Nella serata di ieri milioni di siti Web sono rimasti intrappolati nella guerra che gli Anonymous hanno scagliato contro il provider statunitense GoDaddy. Il riferimento plurale agli Anonymous è però relativo soltanto alla rivendicazione che il gruppo ha fatto propria, ma in realtà la responsabilità dell’azione sarebbe di un solo membro che si è presto autoaccreditato meriti e colpe (a seconda del punto di vista) dell’accaduto.
Il membro che ha rivendicato su Twitter l’operazione è denominato AnonymousOwn3r, che gli Anonymous hanno presto salutato con un “bentornato” che lascia intendere già precedenti contatti tra le parti.

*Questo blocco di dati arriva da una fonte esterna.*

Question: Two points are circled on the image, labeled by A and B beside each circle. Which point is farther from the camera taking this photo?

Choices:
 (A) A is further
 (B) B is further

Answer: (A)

L’esito è stato un “Tango Down” durato ore e che soltanto nella mattinata di oggi inizia ad incontrare i primi segni di ritorno alle attività. Bloccate, nella fattispecie, tutte le attività del provider: dall’hosting ai DNS, fino alle caselle email ed i servizi di assistenza. Gran parte della clientela GoDaddy è stata pertanto bloccata per ore e con essa migliaia di piccole aziende, blog e siti personali.
Non è chiara al momento la motivazione dell’attacco, ma già in passato GoDaddy è stata al centro delle polemiche a seguito di un pubblico supporto alla SOPA che ha consigliato anche a Wikipedia di trasferire le proprie attività verso un provider differente. Nulla, al momento, consente però di ricollegare i fatti di allora con il Tango Down odierno.
Nel comunicare agli utenti il ritorno alle attività tramite i propri Status Update, GoDaddy rilascia anche un aggiornamento fortemente atteso fin dall’inizio del black-out: nessun dato personale sarebbe stato compromesso durante l’attacco, il che limita alle sole funzionalità del servizio gli effetti dell’attacco giunto dagli Anonymous.